### Written task:
Restate all of the records below exactly. Do not carry over any image.

### Data records:
=== Section Start ===

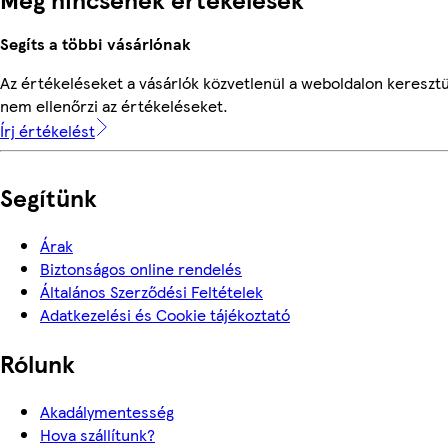
Segíts a többi vásárlónak
Az értékeléseket a vásárlók közvetlenül a weboldalon keresztü
nem ellenőrzi az értékeléseket.
Írj értékelést
Segítünk
Árak
Biztonságos online rendelés
Általános Szerződési Feltételek
Adatkezelési és Cookie tájékoztató
Rólunk
Akadálymentesség
Hova szállítunk?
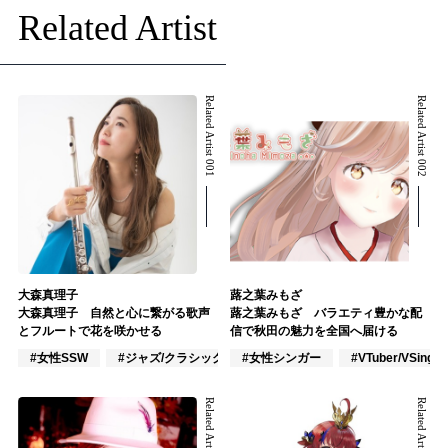
Related Artist
Related Artist 001
Related Artist 002
大森真理子
蕗之葉みもざ
大森真理子 自然と心に繋がる歌声
蕗之葉みもざ バラエティ豊かな配
とフルートで花を咲かせる
信で秋田の魅力を全国へ届ける
#女性SSW
#ジャズ/クラシック奏者
#女性シンガー
#楽器奏者
#VTuber/VSinger
Related Artist 003
Related Artist 004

=== Section End ===

### Finished exercise:
Segíts a többi vásárlónak
Az értékeléseket a vásárlók közvetlenül a weboldalon keresztü
nem ellenőrzi az értékeléseket.
Írj értékelést
Segítünk
Árak
Biztonságos online rendelés
Általános Szerződési Feltételek
Adatkezelési és Cookie tájékoztató
Rólunk
Akadálymentesség
Hova szállítunk?
Related Artist
Related Artist 001
Related Artist 002
大森真理子
蕗之葉みもざ
大森真理子 自然と心に繋がる歌声
蕗之葉みもざ バラエティ豊かな配
とフルートで花を咲かせる
信で秋田の魅力を全国へ届ける
#女性SSW
#ジャズ/クラシック奏者
#女性シンガー
#楽器奏者
#VTuber/VSinger
Related Artist 003
Related Artist 004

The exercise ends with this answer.